Many companies throughout their economic life require financing to carry out their business projects.
Our firm is familiar with this type of operation, which is becoming increasingly common when the investment does not normally materialise at the time of incorporation of the company, via share capital, or as a contribution from partners.
When we talk about financing, we could include all types of financial engineering that allow the company receiving these funds to go ahead with its business commitments.
Once the company has formalised the form of financing and the conditions of the financing (useful life, interest rate, form of repayment of the instalments, etc.) and appears in the financial operation as borrower (loan for use) or borrower (credit line), it is especially important to analyse from a tax point of view, the tax obligations that the company has and not to forget that the Spanish tax authorities can derive liability to this party if it does not comply correctly with these tax obligations.
The range of possibilities to be analysed in this case could be covered in another blog (tax residence and legal status of the lender and borrower, analysis of double taxation avoidance agreements, among others), however, in this blog, we will focus on the withholding obligations of the borrower or accredited company at the time of accrual of interest on the chosen financial instrument (loan for use, line of credit, joint venture loan agreements, among others).
For this analysis, it is necessary to take into account the provisions of article 65 of Royal Decree 634/2015, of 10 July, approving the Corporate Income Tax Regulations, which we transcribe below:
“1. In general, the obligations to withhold and pay on account shall arise at the time the income, in cash or in kind, subject to withholding or payment on account, respectively, is payable, or at the time of payment or delivery if this is earlier.

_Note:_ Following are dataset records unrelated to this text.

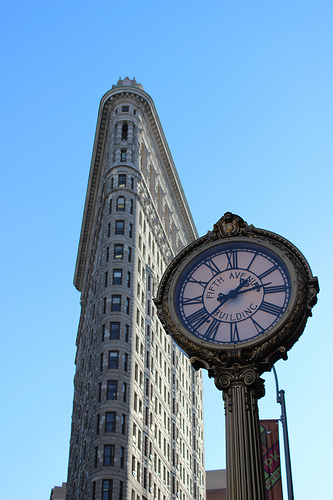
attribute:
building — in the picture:
[43, 68, 330, 499]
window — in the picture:
[104, 264, 132, 283]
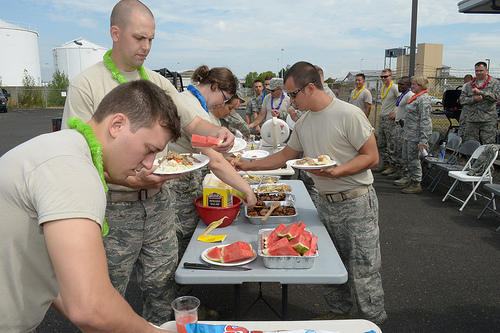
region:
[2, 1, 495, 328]
Army personnel gathered to eat a potluck meal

In particular, interest shall be deemed to be payable on the due dates indicated in the deed or contract for its settlement or collection, or when it is otherwise recognised on account, even if the recipient does not claim its collection or the income accrues to the principal of the operation, and dividends on the date established in the distribution agreement or from the day following that of its adoption in the absence of the determination of the aforementioned date.

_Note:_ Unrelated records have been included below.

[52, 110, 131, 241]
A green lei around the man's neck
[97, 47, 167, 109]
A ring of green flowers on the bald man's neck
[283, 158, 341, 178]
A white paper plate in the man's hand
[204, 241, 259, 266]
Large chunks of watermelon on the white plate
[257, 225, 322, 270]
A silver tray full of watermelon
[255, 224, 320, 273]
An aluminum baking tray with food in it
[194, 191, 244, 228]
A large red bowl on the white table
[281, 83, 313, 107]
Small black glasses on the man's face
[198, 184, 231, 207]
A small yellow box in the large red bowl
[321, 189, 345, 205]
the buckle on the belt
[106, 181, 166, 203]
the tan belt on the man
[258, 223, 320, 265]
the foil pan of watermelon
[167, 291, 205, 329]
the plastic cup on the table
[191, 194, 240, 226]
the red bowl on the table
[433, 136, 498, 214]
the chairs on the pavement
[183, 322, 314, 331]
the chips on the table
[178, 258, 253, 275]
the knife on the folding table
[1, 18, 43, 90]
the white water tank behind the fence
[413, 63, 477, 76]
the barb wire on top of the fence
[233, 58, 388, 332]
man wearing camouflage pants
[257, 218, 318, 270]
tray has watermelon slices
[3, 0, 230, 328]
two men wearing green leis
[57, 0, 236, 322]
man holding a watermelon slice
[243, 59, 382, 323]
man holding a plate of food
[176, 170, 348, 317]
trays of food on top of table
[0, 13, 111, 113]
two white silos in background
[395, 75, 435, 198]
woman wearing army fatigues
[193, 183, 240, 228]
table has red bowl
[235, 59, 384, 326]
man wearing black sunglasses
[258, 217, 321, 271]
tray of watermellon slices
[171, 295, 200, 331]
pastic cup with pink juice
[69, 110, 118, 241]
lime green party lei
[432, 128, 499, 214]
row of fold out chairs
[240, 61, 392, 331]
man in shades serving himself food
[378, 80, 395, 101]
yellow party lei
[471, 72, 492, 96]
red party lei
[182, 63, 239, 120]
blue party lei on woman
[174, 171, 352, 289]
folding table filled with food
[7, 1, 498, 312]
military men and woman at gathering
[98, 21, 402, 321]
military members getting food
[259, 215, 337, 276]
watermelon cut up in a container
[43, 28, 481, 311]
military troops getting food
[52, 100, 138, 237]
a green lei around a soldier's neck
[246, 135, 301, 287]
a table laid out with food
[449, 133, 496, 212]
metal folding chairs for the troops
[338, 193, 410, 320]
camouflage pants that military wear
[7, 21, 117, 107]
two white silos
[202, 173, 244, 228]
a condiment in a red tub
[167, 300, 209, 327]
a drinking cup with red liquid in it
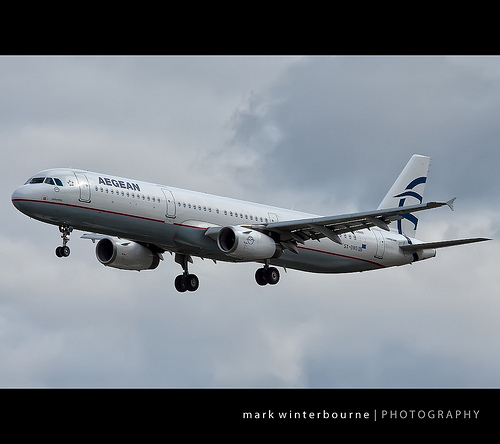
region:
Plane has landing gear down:
[12, 123, 469, 353]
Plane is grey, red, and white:
[12, 126, 432, 319]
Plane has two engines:
[93, 222, 282, 277]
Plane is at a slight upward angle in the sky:
[16, 129, 477, 329]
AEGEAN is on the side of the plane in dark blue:
[62, 155, 152, 198]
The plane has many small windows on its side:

- In the case of income deriving from the redemption, repayment or transfer of financial assets, the obligation to withhold or pay on account shall arise at the time the transaction is formalised.

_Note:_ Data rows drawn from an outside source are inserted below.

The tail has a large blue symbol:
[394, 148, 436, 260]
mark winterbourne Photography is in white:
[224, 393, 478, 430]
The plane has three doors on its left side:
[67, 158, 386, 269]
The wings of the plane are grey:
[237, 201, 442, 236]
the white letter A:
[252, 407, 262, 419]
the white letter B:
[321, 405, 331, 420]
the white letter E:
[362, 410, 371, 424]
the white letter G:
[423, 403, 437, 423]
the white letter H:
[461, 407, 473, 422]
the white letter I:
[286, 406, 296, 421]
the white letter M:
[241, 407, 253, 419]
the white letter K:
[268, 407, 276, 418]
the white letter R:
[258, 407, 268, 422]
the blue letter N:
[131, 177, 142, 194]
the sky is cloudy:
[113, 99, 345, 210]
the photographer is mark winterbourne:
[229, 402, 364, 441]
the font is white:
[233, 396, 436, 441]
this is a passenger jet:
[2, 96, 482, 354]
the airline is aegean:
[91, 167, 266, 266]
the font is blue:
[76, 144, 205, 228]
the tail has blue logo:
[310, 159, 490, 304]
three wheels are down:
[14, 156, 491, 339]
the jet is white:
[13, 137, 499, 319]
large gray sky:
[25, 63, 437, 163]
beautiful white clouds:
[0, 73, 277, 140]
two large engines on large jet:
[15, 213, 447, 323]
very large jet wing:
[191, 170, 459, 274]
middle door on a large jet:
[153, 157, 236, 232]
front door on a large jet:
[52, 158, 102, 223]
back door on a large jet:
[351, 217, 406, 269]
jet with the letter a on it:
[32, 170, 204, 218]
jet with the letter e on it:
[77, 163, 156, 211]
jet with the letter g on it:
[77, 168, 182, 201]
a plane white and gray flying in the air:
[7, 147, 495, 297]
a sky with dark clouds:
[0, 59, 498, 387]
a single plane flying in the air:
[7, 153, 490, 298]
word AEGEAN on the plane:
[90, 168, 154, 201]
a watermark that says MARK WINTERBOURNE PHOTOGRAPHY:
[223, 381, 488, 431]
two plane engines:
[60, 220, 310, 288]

- In the case of income obtained as a result of the transfer or redemption of shares or units representing the capital or assets of collective investment institutions, the obligation to withhold or pay tax on account shall arise at the time the transaction is formalised, regardless of the agreed collection conditions.”
According to the above, the withholding by the borrowing or credited company will arise at the moment the interest becomes payable.
So far, so good, we review the financing contracts that our clients have and focus on the interest accrual clause.
However, what would be the tax treatment when the client, due to temporary cash flow problems or because it is contemplated in the formalised contract, capitalises the interest, not paying it, and it accumulates to the principal of the operation?
This is where the problem arises, which is why we should be very careful when capitalising the interest, since according to the provisions of Article 65.1 transcribed above, at that very moment, the obligation to withhold would also arise and our client-company would be obliged to pay the withholding to the Spanish tax authorities, through Form 123 or Form 216, as appropriate.
Having explained the above casuistry, we always advise you to analyse the tax perspective of any financial operation that you are going to carry out from a business point of view.